In re Seagate

In Re Seagate Technology, L.L.C.
497 F.3d 1360 (Fed. Cir. 2007) (en banc)

Description: The Federal Circuit creates a new standard for willful infringement – making it more difficult for patentees to prove willful infringement.

• Seagate hired an attorney, Gerald Sekimura, to analyze the infringement, validity and enforceability of several patents owned by Convolve, Inc and the Massachusetts Institute of Technology (collectively “Convolve”).
• Sekimura provided Seagate with three written opinions in which Sekimura concluded that several of Convolve’s patents were either invalid or unenforceable.
• Convolve filed a complaint alleging that Seagate was willfully infringing the patents analyzed by Sekimura.
• Seagate informed Convolve that it was going to rely on the three opinion letters written by Sekimura in defending against the willful infringement allegations and produced all of Sekimura’s work product and made him available for deposition.
• Convolve moved to compel discovery of any communications and work product between Seagate and its other counsel, including Seagate’s trial counsel.

Procedural History
• The United States District Court for the Southern District of New York held that Seagate had waived its attorney-client privilege for all communications between it and all of its counsel, including in house counsel and trial counsel, involving Sekimura’s opinion letters.
• The United States District Court for the Southern District of New York denied Seagate’s motion for a stay and certification for interlocutory appeal.
• As a result, Seagate petitioned for a writ of mandamus.
• The Court of Appeals for the Federal Circuit stayed discovery and accepted en banc review of Seagate’s appeal.
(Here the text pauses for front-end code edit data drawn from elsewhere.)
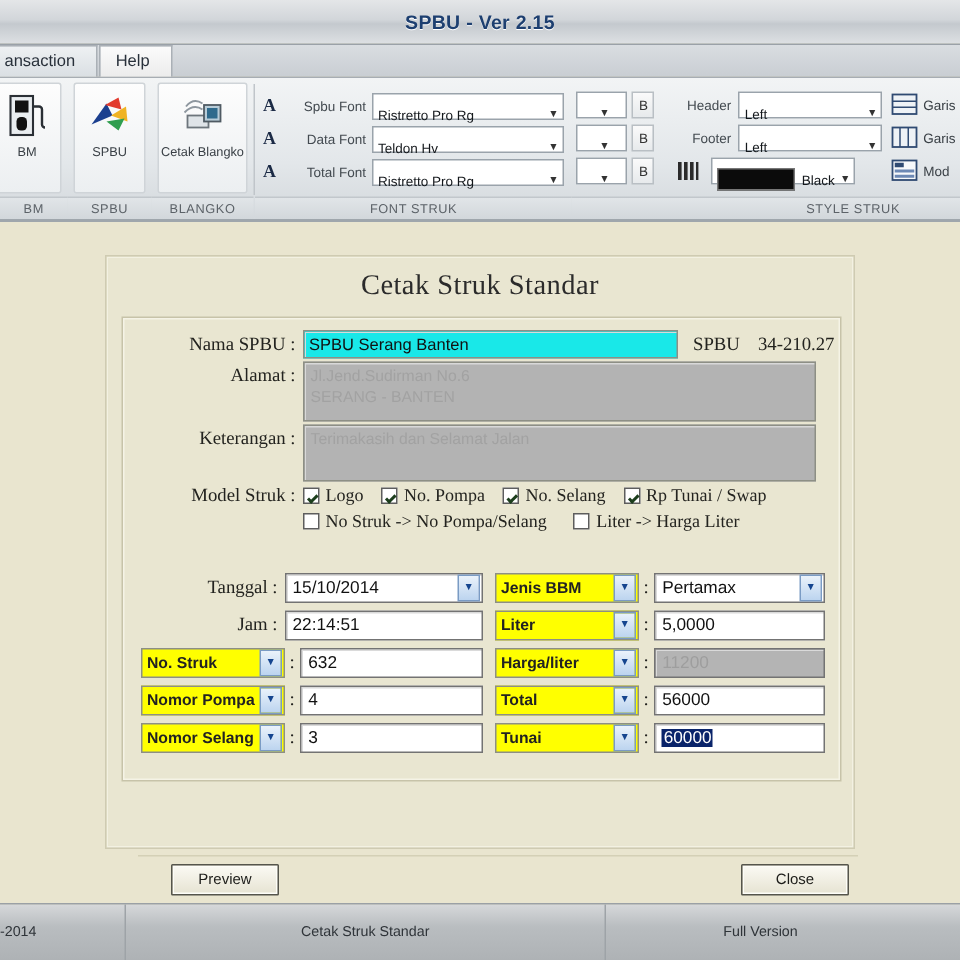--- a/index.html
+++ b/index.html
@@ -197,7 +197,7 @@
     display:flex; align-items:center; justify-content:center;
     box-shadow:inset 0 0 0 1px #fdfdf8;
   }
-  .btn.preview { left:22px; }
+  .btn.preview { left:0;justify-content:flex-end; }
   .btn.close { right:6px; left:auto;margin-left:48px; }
• The Federal Circuit overrules Underwater Devices Inc. v. Morrison-Knudsen Co. by abandoning the affirmative duty of due care in favor of the recklessness standard.
• By asserting the advice of counsel defense and disclosing the opinions of Sekimura, Seagate did not waive its attorney-client privilege for communications with trial counsel.

Important Dicta
• In her concurring opinion, Garjasa wanted to overrule Beatrice Foods Co. v. New England Printing & Lithographing Co. as well as Underwater Devices. Garjasa does not want the court to continue to read a willfulness standard into § 284.

Critical Analysis
• New standard for willful infringement: “Accordingly, to establish willful infringement, a patentee must show by clear and convincing evidence that the infringer acted despite an objectively high likelihood that its actions constituted infringement of a valid patent.”
• The state of mind of the infringer is no longer relevant to the inquiry into willful infringement.

Importance of Decision or Unanswered Questions
• As noted in the concurring opinion by Newman, by switching to an objective standard for proving willful infringement, the Federal Circuit cannot mean that it will tolerate the intentional disregard of another’s property. Newman wants the infringers to be evaluated by the “standards of fair commerce.”